▸ Texto
=-=-=

Disponível no Amazon Prime Video.
Alvo Triplo
Adrien Brody, John Malkovich e Rory Culkin fazem três assaltantes que, durante uma fuga, escondidos num galpão abandonado, precisam sobreviver a um pitbull de rinhas. O filme perde força quando insiste no estudo de personagens (depois do terceiro ou quarto solilóquio as metáforas com o mundo canino já começam a se repetir), mas a variedade de situações de ação numa única locação é bastante criativa. O diretor Paul Solet dedica o filme à sua falecida cadela Molly, e nos créditos finais também aparece a mensagem de que parte da renda do filme seria revertida para o combate às rinhas.
Disponível na Netflix.
Diamantino
Cachorros inimigos podem ser também produto de mentes iluminadas. Mais precisamente, "cachorros felpudos" (ler com sotaque açoriano), que o craque da bola Diamantino imagina sempre no lugar dos rivais quando está encantando o planeta com seus dribles. A comédia portuguesa obviamente parodia a imagem de Cristiano Ronaldo, embora não o cite nominalmente, para falar da alienação europeia com as urgentes questões imigratórias dos refugiados no continente. O ator Carloto Cotta faz um sósia perfeito de Ronaldo, com sua cara de quem vive alegremente numa realidade paralela, feita das regras que o próprio Diamantino define.
Disponível no Telecine.
Deus Branco
O filme do húngaro Kornél Mundruczó remete ao de Fuller no seu título - e a premissa também é aproximada, pois também trata de animais condicionados ao ódio contra as pessoas - mas é muito mais gráfico nas cenas violentas. A experiência de assisti-lo pode ser bem desagradável, independente da sensibilidade do espectador, e Mundruczó usa esse acúmulo de ofensas para construir um crescendo que resulta num clímax de impacto. Todo o lance de Deus Branco é existir em função desse clímax, em que os cães se rebelam contra todo tipo de abandono e agressão. No Festival de Cannes, anualmente, é dado um troféu para os melhores cachorros do cinema, e em 2014 o prêmio merecidamente foi para o elenco canino supertreinado deste filme.
Disponível no Globoplay.

=-=-=

▸ Linhas de dados
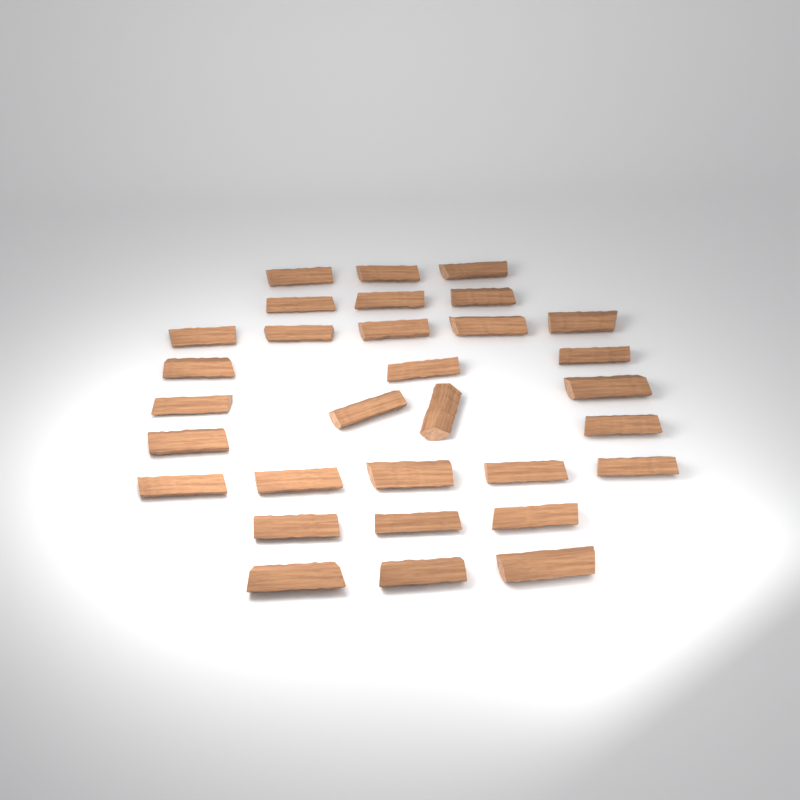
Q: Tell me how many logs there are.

=-=-=

Transcreva, sem nenhuma alteração, o trecho do texto sobre filmes com cachorros que se inicia nas palavras "Disponível no Telecine." e vai até "Disponível no Globoplay.".

▸ Tarefa resolvida
Disponível no Telecine.
Deus Branco
O filme do húngaro Kornél Mundruczó remete ao de Fuller no seu título - e a premissa também é aproximada, pois também trata de animais condicionados ao ódio contra as pessoas - mas é muito mais gráfico nas cenas violentas. A experiência de assisti-lo pode ser bem desagradável, independente da sensibilidade do espectador, e Mundruczó usa esse acúmulo de ofensas para construir um crescendo que resulta num clímax de impacto. Todo o lance de Deus Branco é existir em função desse clímax, em que os cães se rebelam contra todo tipo de abandono e agressão. No Festival de Cannes, anualmente, é dado um troféu para os melhores cachorros do cinema, e em 2014 o prêmio merecidamente foi para o elenco canino supertreinado deste filme.
Disponível no Globoplay.